Dick was the first to break the ice, his arms folding tightly across his chest as if trying to hold himself together, his jaw flexing while his eyes lingered on the screen a second too long before he forced them away. "I never would've thought Jason would go to such extremes," he said, his voice quieter than usual, stripped of its usual ease.

The words hung in the air, not really directed at anyone, more a question thrown into the void than a statement. His brow creased as he exhaled slowly, shaking his head just once. "All that… just to prove what?" The question didn't come as rhetorical, not entirely. It carried the faint, stubborn hope that there was still some logic to Jason's actions—some line of reasoning that hadn't completely fractured.

Bruce didn't answer immediately. His gaze remained fixed on the screen, but it had gone distant, as if he were looking through the footage rather than at it, already mapping out the inevitable confrontation that loomed ahead.

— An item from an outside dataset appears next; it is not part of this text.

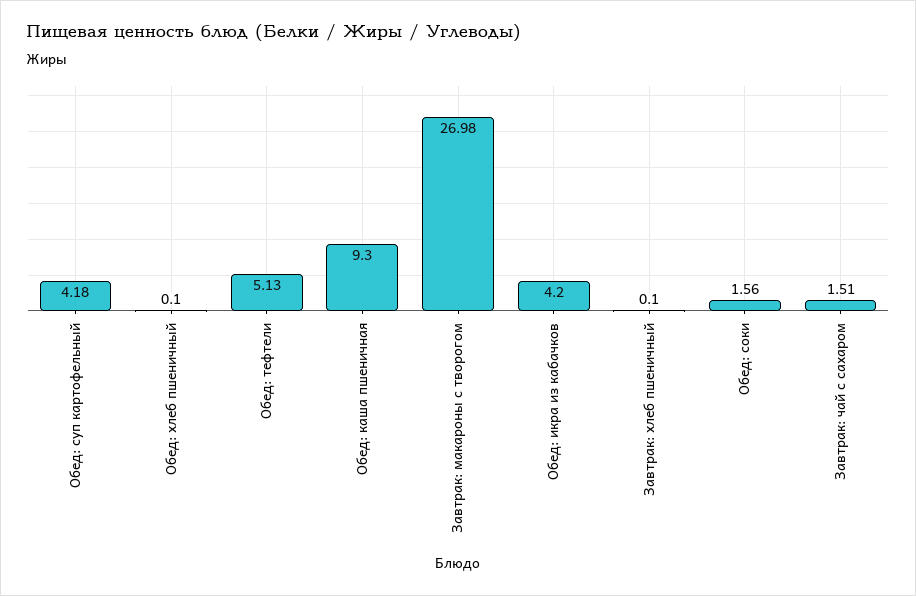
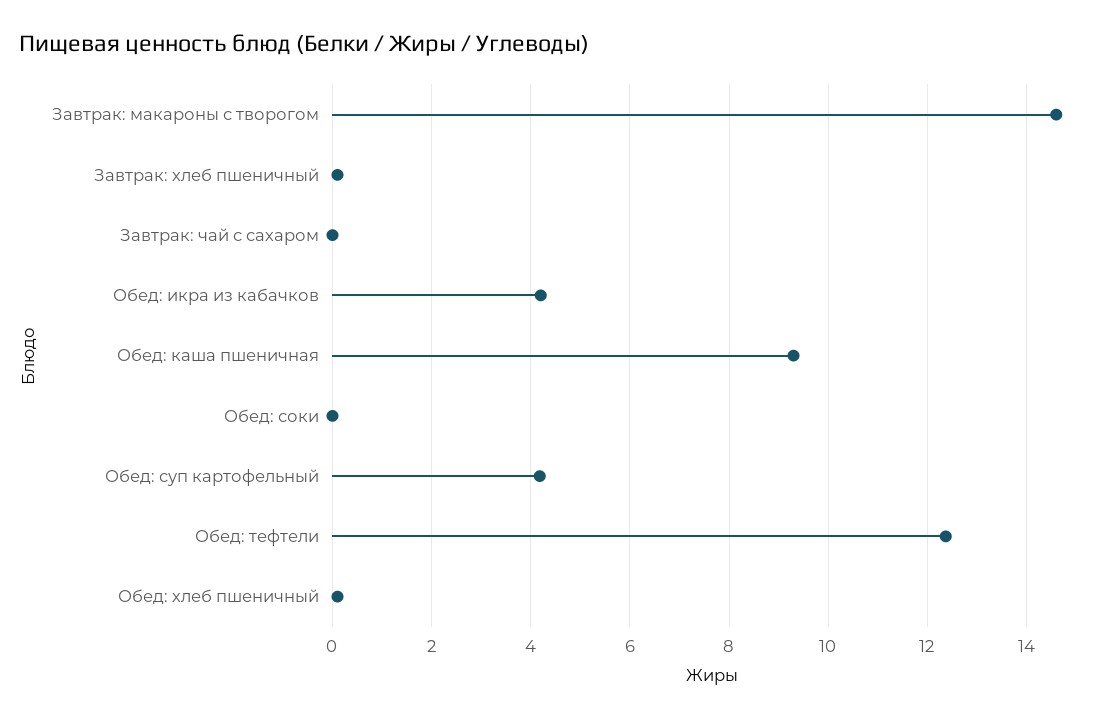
Обед: тефтели: 5.13 -> 12.4
Завтрак: макароны с творогом: 26.98 -> 14.6
Обед: соки: 1.56 -> 0
Завтрак: чай с сахаром: 1.51 -> 0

His expression hardened, the lines on his face sharpening as his brows drew together, the weight of the cowl somehow present even without it. When he finally spoke, his voice was low, controlled, but edged with a colder sense beneath the surface. "How he killed Black Mask was nothing short of inhumane."

In Bruce's mind, the line had not just been crossed—it had been obliterated. And with that came the quiet, unspoken conclusion: Jason needed to be stopped. Not reasoned with. Not chased. Stopped—before whatever was left of him slipped further into something Bruce wasn't sure he could bring back.

Dick's eyes shifted, almost instinctively, sliding toward Damian at the edge of the platform. The look he gave him was subtle, but not without meaning—half curiosity, edged with concern.

"Quite the role model you've got there," he remarked, the dryness in his tone doing little to mask the underlying tension. It wasn't a jab meant to provoke so much as it was an observation that refused to stay unspoken, a reflection of the uncomfortable reality now sitting between all of them.

Damian didn't dignify Dick's comment with a verbal response, but the look he shot him was sharp enough to pierce, a brief flicker of irritation passing through his otherwise composed expression.

It lingered for only a second before he turned his attention back to Bruce. His gaze was steady, thoughtful in a way that betrayed just how seriously he was weighing the situation. "In as much as I agree with how Jason's been running clean-up on this dump of a city," he began, his tone even but laced with a reluctant acknowledgment, "I can't say I agree with his current method."

There was no hesitation in his words, no uncertainty—just a cold, measured judgment. His eyes narrowed slightly as he continued, briefly tilting his head in Dick's direction without fully looking at him. "Like bird boy said, his methods are becoming too grotesque and extreme."

The admission seemed to cost him something, subtle though it was, as if aligning himself, even partially, with Dick's opinion was a concession he didn't particularly enjoy making.

Still, he pressed on, his voice firming with some conviction. "One doesn't have to go that far to make a point or get word across to the other scum of this city." As he finished, his gaze settled fully on Bruce, searching for direction, for the next step in what was quickly becoming an unavoidable confrontation.

Bruce didn't move immediately, but there was a shift in him, something settling into place behind his eyes as he came to a decision that had likely been forming long before this moment.

The dim light of the cave carved deeper shadows into his features, emphasizing the hard line of his jaw and the quiet resolve that defined him. When he finally spoke, his voice was low, controlled, and absolute in a way that left no room for misinterpretation.

"There's only one thing we can do," he said, his gaze sweeping briefly across his sons, lingering just long enough on each of them to make sure they understood the weight of what came next. "We take him down." The words landed heavily, but they didn't spark surprise—not here, not among them.

Dick didn't flinch, though his expression tightened almost imperceptibly, while Damian remained still, his face unreadable but his eyes sharp with focus. Even without speaking, it was clear they had all seen this coming. This had never been a matter of if—it had always been a matter of when.